My spouse had what his neurosurgeon calls "routine microsurgery" on Wednesday. The surgery was scheduled to take an hour and a half. I expected to spend much of the day waiting, which happened. I expected my spouse to be more drugged and thus sleepy with the painkillers, which did not happen.
Still, there was a fair amount of waiting, and so I took 2 books. I knew that I didn't want to take anything that required a lot of attention. I didn't want a book that would teach me anything. I wanted it to be light, but not so light that I would be bored or easily distracted.
I've had the latest Laura Lippman book on my shelf for a long time, so I decided that it was the perfect book for the hospital--and I was right. I read it in the family waiting room, a room full of people who talked on cell phones, a room with 2 televisions tuned to different channels and full volume. Happily, I was able to sink into And When She Was Good.

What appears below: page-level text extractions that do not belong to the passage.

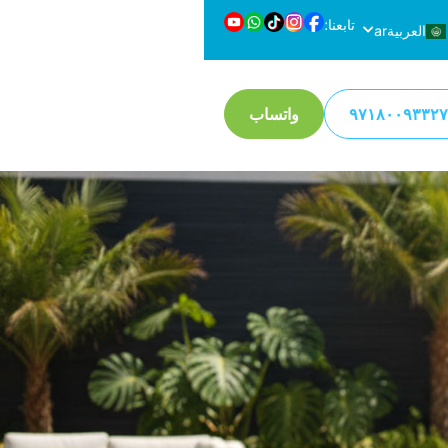
تابعنا:
العربية
ar
en
English
واتساب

I've only read a few of Lippman's books, and I had the same reaction each time: great plot, good character development, great scenes, and great descriptions. What makes her books seem light, while others are literary? I'm not sure.
Is it because Lippman got her start writing detective novels and crime procedurals? Maybe. The non-detective books still have that thumping plot development that keeps me turning the pages; as readers, we don't linger anywhere very long in this novel. The characters in Lippman's later books are more deeply drawn than some of the genre books I've read, but these books are still not explorations of character.
There are great, almost poetic, moments in the book, where Lippman so perfectly describes an emotion or an encounter. The main character in And When She Was Good has an encounter in a grocery store, where a handsome man tries to ask her out on a date. She believes that her life choices means that she can never have this kind of experience, and she feels a bit of melancholy later in the evening as she reflects: "It's like receiving a postcard from a land where she will never travel. A nice man in an oxford-cloth shirt might as well be the Taj Mahal. Or one of the wonders of the world that no longer exists. She can't get there, and even if she could, the Hanging Gardens of Babylon aren't there waiting for her" (p. 122).
Lippman's book was just what I needed in the hospital: a book I wanted to return to, but a book that I could put down when necessary. I knew where the book was going, and that was O.K. I liked the main character, and even though I was fairly sure where the book was headed, I still wanted to know how it all turned out--and there were still surprises along the way.
Is hospital reading the same as airport reading? Perhaps. In both settings, I do better if I have a book that can take my mind away from all the indignities that are going on to me and around me. Happily, there are plenty of books that fit that bill.
It's MLK week-end, and perhaps I should look for heavier reading for the remainder of the week-end. Or maybe I'll continue my escapist reading: a villa in a wine-drenched setting. Maybe with some poetry in between for good measure.